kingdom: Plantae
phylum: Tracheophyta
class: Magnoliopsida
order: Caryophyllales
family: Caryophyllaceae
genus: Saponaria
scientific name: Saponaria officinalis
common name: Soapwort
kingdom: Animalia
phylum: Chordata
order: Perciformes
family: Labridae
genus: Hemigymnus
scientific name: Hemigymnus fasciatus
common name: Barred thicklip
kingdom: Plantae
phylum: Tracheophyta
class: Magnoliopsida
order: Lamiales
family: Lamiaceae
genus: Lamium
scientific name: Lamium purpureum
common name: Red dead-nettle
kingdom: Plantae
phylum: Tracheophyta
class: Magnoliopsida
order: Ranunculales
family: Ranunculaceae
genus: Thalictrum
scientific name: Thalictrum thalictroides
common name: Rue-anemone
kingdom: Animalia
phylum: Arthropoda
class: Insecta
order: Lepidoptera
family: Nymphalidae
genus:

Your goal =
Reproduce the rows word for word, from the line containing "order: Ranunculales" through the last line of the rows.

Reply to the exercise =
order: Ranunculales
family: Ranunculaceae
genus: Thalictrum
scientific name: Thalictrum thalictroides
common name: Rue-anemone
kingdom: Animalia
phylum: Arthropoda
class: Insecta
order: Lepidoptera
family: Nymphalidae
genus:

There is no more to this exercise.